■ Arbeitsaufträge ■
A) Übertragen Sie diesen Satz aus dem Textauszug über Demokratie und den Koran ins Englische: „Folglich kann Demokratie sich in unterschiedlichen Varianten widerspiegeln und ist auf Grund der Begrifflichkeit lediglich daran gebunden, dass das Volk die angebotene Regierungsform trägt und nicht dagegen ist.“
B) Führen Sie den Textauszug über Demokratie und den Koran im Anschluss an seinen letzten Satz weiter.

Doch was sagt der Koran dazu?

Was ist überhaupt Demokratie?

Demokratie (griechisch Δημοκρατία, von δῆμος [dēmos], „Volk“, und κρατία [kratía], „Herrschaft“, vgl. -kratie; wörtlich: Herrschaft des Volkes) bezeichnet einerseits das Ideal einer durch die Zustimmung der Mehrheit der Bürger und deren Beteiligung legitimierten Regierungsform, der „Volksherrschaft“. Diese Idealvorstellung wird in Demokratietheorien konkretisiert, die jeweils eine bestimmte Vorstellung von Demokratie beinhalten: so die direkte Demokratie, repräsentative Demokratie, Demarchie, Radikaldemokratie oder Basisdemokratie.

Quelle: http://de.wikipedia.org/wiki/Demokratie

Folglich kann Demokratie sich in unterschiedlichen Varianten widerspiegeln und ist auf Grund der Begrifflichkeit lediglich daran gebunden, dass das Volk die angebotene Regierungsform trägt und nicht dagegen ist. Diese Annahme korrespondiert mit Sure 18 Vers 29:

Und sag: (Es ist) die Wahrheit von eurem Herrn. Wer nun will, der soll glauben, und wer will, der soll ungläubig sein. Gewiß, Wir haben den Ungerechten ein Feuer bereitet, dessen Zeltdecke sie umfangen hält. Und wenn sie um Hilfe rufen, wird ihnen mit Wasser wie geschmolzenem Erz geholfen, das die Gesichter versengt – ein schlimmes Getränk und ein böser Rastplatz!

■ Angezeigte Datensätze ■
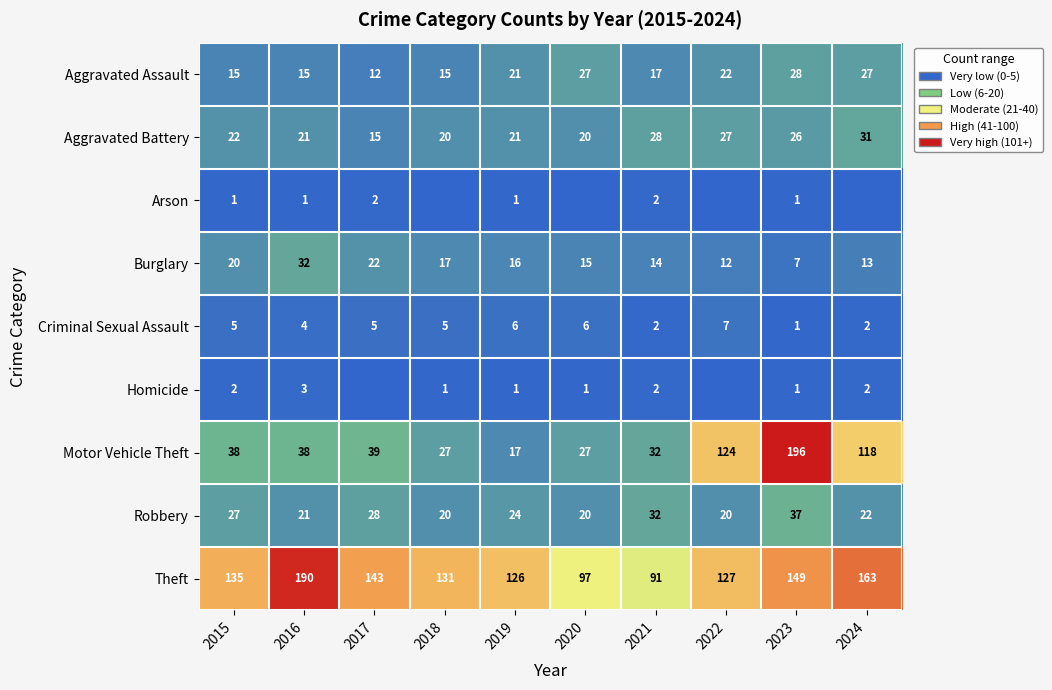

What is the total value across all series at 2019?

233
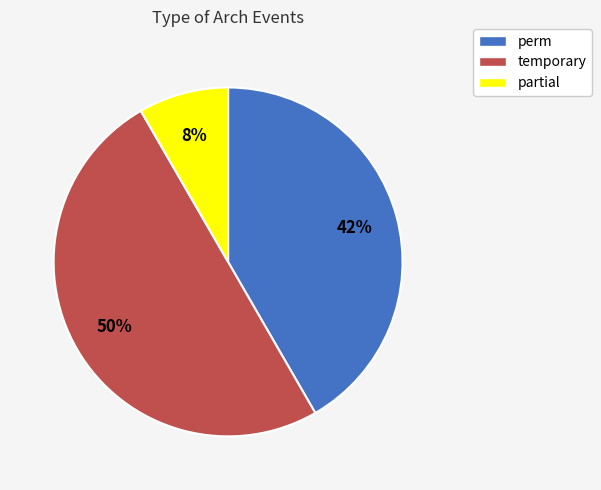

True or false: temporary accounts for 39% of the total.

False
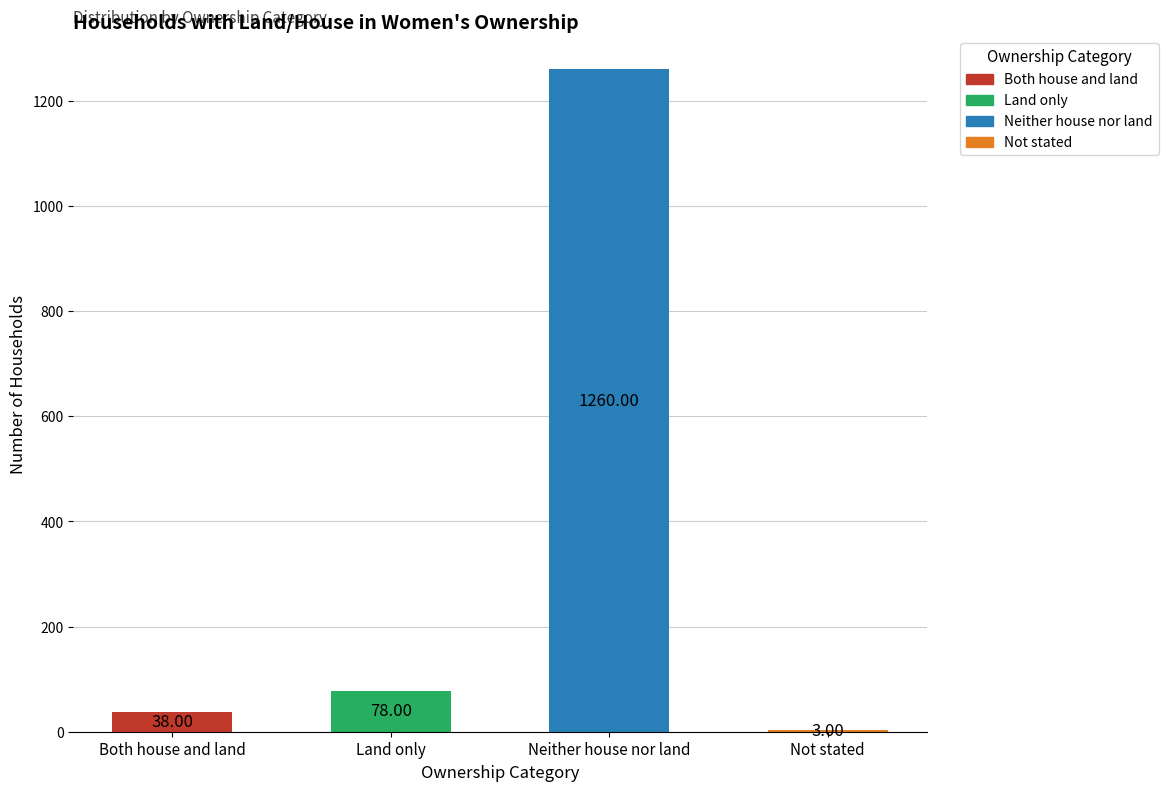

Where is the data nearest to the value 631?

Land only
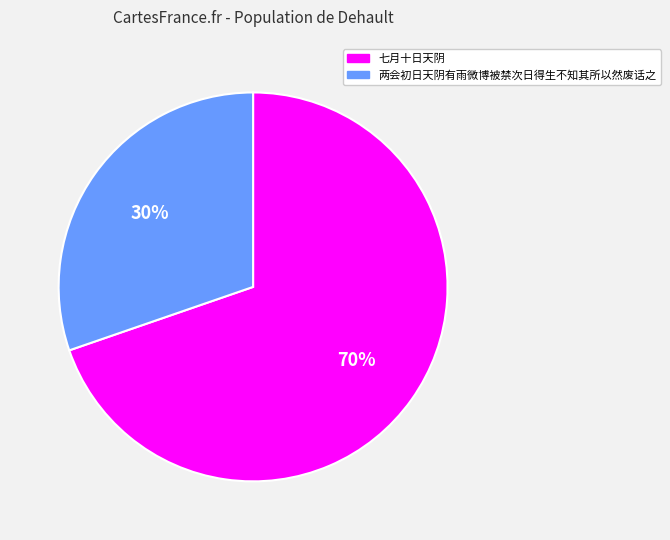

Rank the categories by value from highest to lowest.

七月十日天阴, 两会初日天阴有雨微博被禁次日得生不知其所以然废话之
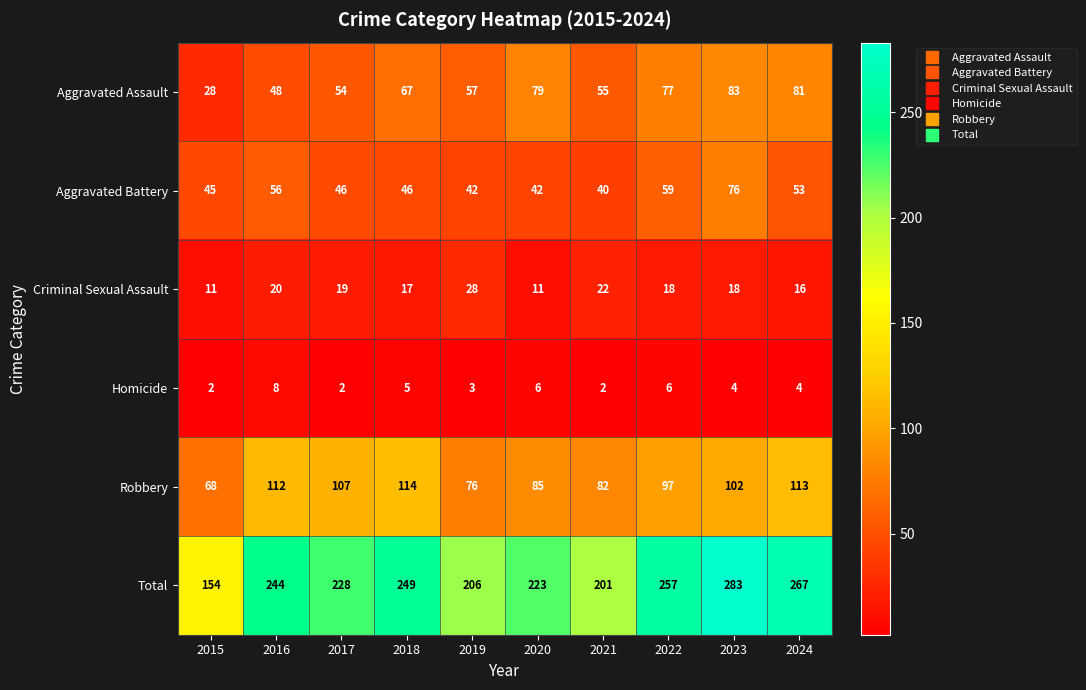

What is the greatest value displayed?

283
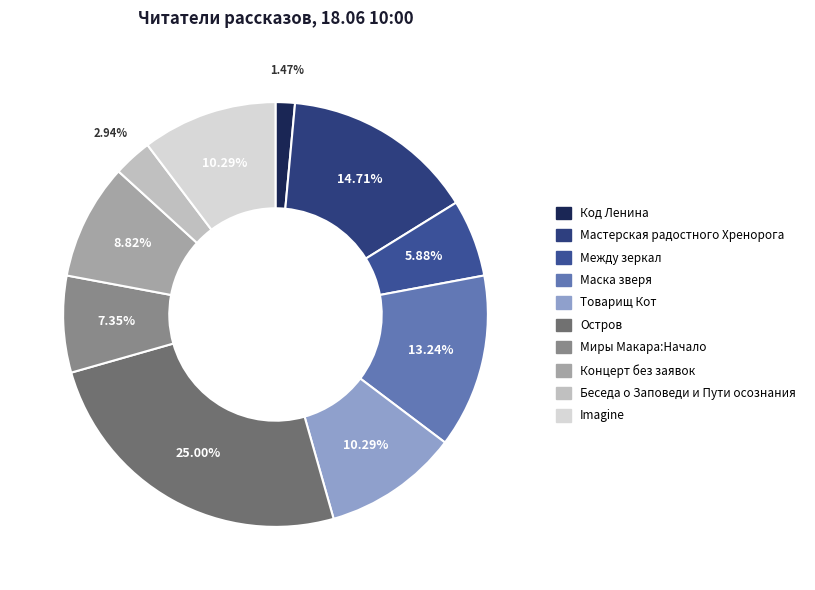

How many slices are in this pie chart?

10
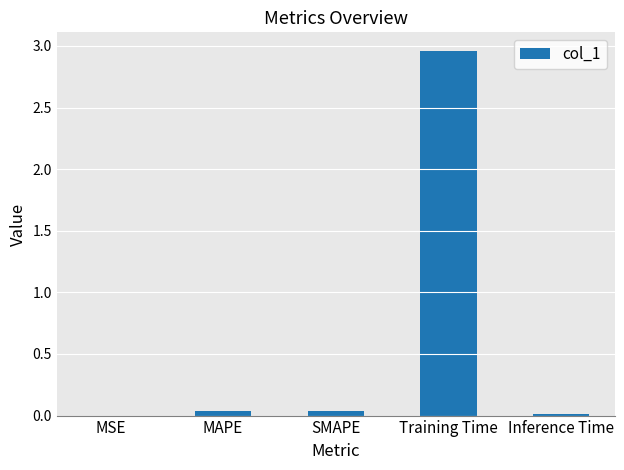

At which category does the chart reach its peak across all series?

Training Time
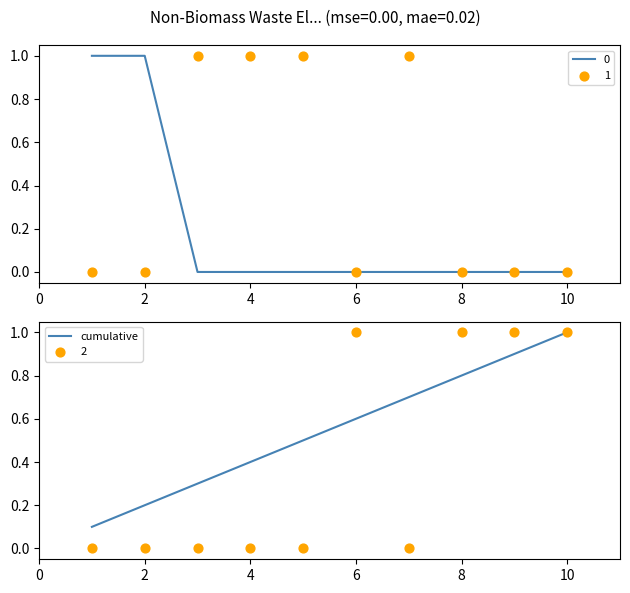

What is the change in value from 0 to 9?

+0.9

■ Gegebene Lösungen ■
A) Consequently, democracy can be reflected in different variants and, by virtue of the concept itself, is bound only by the condition that the people support the form of government offered and are not opposed to it.

B)
وقل الحق من ربكم فمن شاء فليومن ومن شاء فليكفر انا اعتدنا للظلمين نارا احاط بهم سرادقها وان يستغيثوا يغاثوا بماء كالمهل يشوى الوجوه بئس الشراب وساءت مرتفقا

Der ideale auf koranischen Prinzipien beruhende Staat kann somit nur so lange existent sein, so lange die Menschen dies wünschen. Es gibt keinen Grund, den Glauben oder die Gesetze gegen den Willen der Menschen durchzusetzen. Jeglicher weltlicher Sanktion wird eine Absage erteilt, indem ausschließlich auf eine jenseitige Konsequenz verwiesen wird. Doch wer ist nun eigentlich berechtigt zu entscheiden? Der Koran fordert dazu auf Gott, dem Gesandten und den Befehlshabern zu gehorchen (4/59):

O die ihr glaubt, gehorcht Allah und gehorcht dem Gesandten und den Befehlshabern unter euch! Wenn ihr miteinander über etwas streitet, dann bringt es vor Allah und den Gesandten, wenn ihr wirklich an Allah und den Jüngsten Tag glaubt. Das ist am besten und am ehesten ein guter Ausgang.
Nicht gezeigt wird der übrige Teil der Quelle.